The first step is to ensure that data is fit for purpose, and McKenzie highlighted the importance of making data clean, accurate and contextually sound so that systems can be plugged in, learn, and give intelligent and actionable feedback. “The potential is huge, but you need to start small and work closely with customers to make sure the foundations are sturdy,” he added. “This is where you can start to make an impact across every level of their business. Don’t just jump in and start building a Large Language Model hoping it will work miracles because it won’t.”

Broad opportunity

What also became clear during the conversation is the remarkable breadth of the AI and analytics opportunity for channel businesses. Huntingford pointed out AI’s potential to boost existing UC, CC, CPaaS, voice and digital solutions. “An AI component can be infused into any product or service that is datadriven, and that is almost all of them,” he stated.

Mckenzie added: “By plugging AI into all these different data elements you have a differentiator, and you leave nothing on the table for competitors. There are so many ways you can start to put this together. It’s about digging into problems and making sure the data can deliver on the back of that. Imagine telling customers you can enable them to drill into existing data and see why they are experiencing churn despite no reported issues. These are insights that can transform the customer experience.”

Responsible AI

Another key area where MSPs can offer value is talking to customers about ethical and responsible AI. Huntingford noted: “This can apply to any tool, product or service to bring a differentiator to the market. Data-responsible AI is going to be top of mind for customers in the coming years which is a foundation you can build analytics into.”

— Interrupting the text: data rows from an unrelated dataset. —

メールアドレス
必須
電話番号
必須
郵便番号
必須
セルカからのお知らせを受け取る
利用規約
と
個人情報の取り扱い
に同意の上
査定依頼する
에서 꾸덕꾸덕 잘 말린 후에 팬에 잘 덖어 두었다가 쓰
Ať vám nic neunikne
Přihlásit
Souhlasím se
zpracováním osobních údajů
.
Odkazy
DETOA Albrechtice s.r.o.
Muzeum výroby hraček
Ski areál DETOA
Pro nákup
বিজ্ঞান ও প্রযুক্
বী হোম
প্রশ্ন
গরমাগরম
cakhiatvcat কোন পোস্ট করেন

Easton noted that ICT resellers and MSPs could prepare their sales teams by aligning them with the technology, making them receptive to new solutions and pointing them towards low-hanging fruit, such as customers that are doing even basic call recording and therefore have existing data they aren’t deriving significant value from. “The opportunity is to demonstrate the improvement that AI can bring through mining that data more efficiently,“ he added.